Why does number of coils on primary affect frequency?

[cmkluza]

I'm reading a guide on how Tesla coils and slayer exciters work on this Instructable and it was speaking about how to fine-tune the Tesla coil in order to match the resonant frequency of the secondary coil. I understood it when it spoke about changing number of capacitors or the distance of the spark gap (for SGTCs), but I don't see how adjustment of number of coils on the primary affects the resonant frequency of the primary, allowing you to match it with that of the secondary. I'll put a short quote down below from the link I put up top that seems to sum up what he says about adjusting primary coil number to change frequency.

Usually the inner connector stays fixed at the inner end of the tubing, and the outer wire is adjustable with some kind of clip. By doing this, you can effectively increase or decrease the amount of turns around the primary that the electrical surge is forced to make, allowing you to fine tune frequency to match the secondary's.

I'm confused because that way I understand is that the frequency is mainly based on how often the capacitors fire off, so I don't see how adjustment of number of coils in primary can change how often electricity goes through the primary, since the capacitors fire off independent of that, right?

 

[Merlin3189]

No, the capacitor discharging frequency is much too low. The resonant frequencies are typically millions of cycles per second, but the sparks are likely to be typically up to tens per second. Each spark causes many cycles of oscillating current in the pimary, with energy being slowly transferred to the secondary until the current is too small to sustain the arc. Then charge (and stored energy) builds up on the capacitor until the next spark.

Coil and capacitor circuits have a resonance determined by the inductance of the coil (related to the number of turns) and the capacitance.
An analogy is sometimes made with a mass on a spring. The capacitor is like the spring and the inductance is like the mass. If the mass is made smaller (like a coil having fewer turns) it vibrates more quickly, or made bigger (more turns) it vibrates more slowly.

You probably need to look up LC circuits or radio frequency "tank" circuits. (L stands for inductance or coil, C for capacitance.)

 

[cmkluza]

No, the capacitor discharging frequency is much too low.
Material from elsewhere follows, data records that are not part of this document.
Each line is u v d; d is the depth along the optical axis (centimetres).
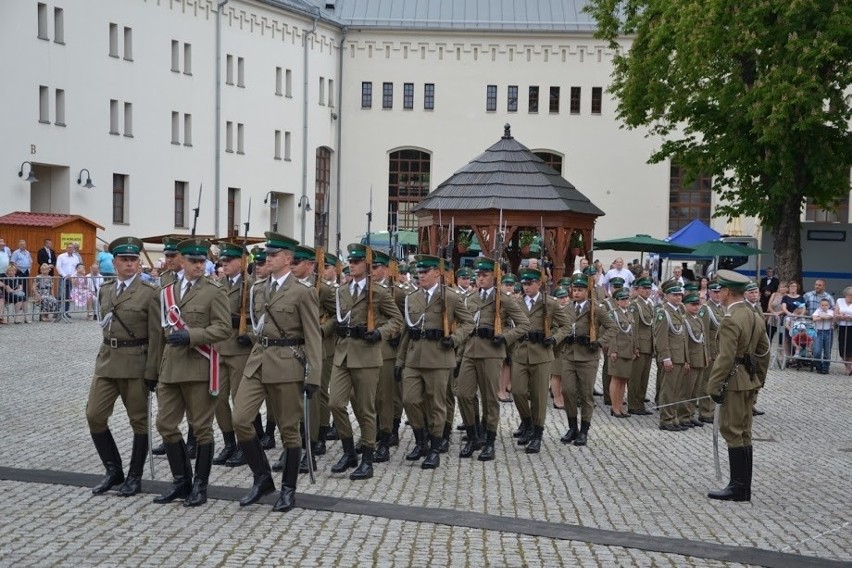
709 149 3819
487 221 3025
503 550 1027
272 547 1012
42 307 3403
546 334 1590
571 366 1686
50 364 2402
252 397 1170
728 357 1277
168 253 1371
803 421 1994
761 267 4275
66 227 3869
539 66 5962
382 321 1402
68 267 3494
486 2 6059
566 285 1759
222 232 5212
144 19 4709
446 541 1054
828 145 3578
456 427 1842
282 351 1169
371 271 1373
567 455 1585
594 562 998
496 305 1516
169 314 1160
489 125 5984
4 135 4012
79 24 4359
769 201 3638
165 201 4866
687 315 1941
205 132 5091
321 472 1399
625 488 1342
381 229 6003
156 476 1330
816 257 4156
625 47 5922
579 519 1163
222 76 5178
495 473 1421
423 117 5988
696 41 3453
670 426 1884
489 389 1522
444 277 1462
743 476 1284
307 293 1172
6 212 4034
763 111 3369
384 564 970
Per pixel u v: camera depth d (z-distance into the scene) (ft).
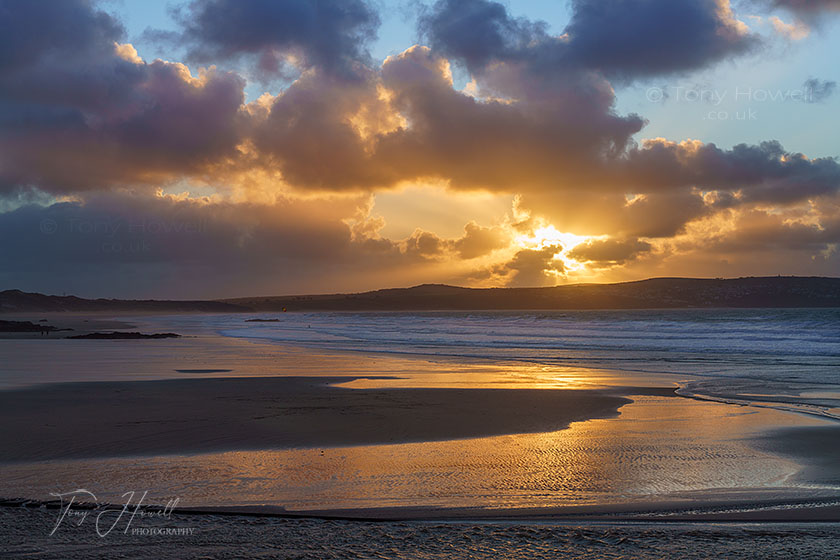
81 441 40.04
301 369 92.68
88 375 81.46
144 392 63.98
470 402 58.44
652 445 40.09
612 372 88.94
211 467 33.71
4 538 21.17
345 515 25.45
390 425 46.62
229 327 337.72
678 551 19.76
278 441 40.70
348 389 67.67
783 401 60.29
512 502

The resonant frequencies are typically millions of cycles per second, but the sparks are likely to be typically up to tens per second. Each spark causes many cycles of oscillating current in the pimary, with energy being slowly transferred to the secondary until the current is too small to sustain the arc. Then charge (and stored energy) builds up on the capacitor until the next spark.

Coil and capacitor circuits have a resonance determined by the inductance of the coil (related to the number of turns) and the capacitance.
An analogy is sometimes made with a mass on a spring. The capacitor is like the spring and the inductance is like the mass. If the mass is made smaller (like a coil having fewer turns) it vibrates more quickly, or made bigger (more turns) it vibrates more slowly.

You probably need to look up LC circuits or radio frequency "tank" circuits. (L stands for inductance or coil, C for capacitance.)

Thanks, that was a pretty good explanation! I'll have to do some research on LC circuits, but what you said has made Tesla coil operation much more clear for me.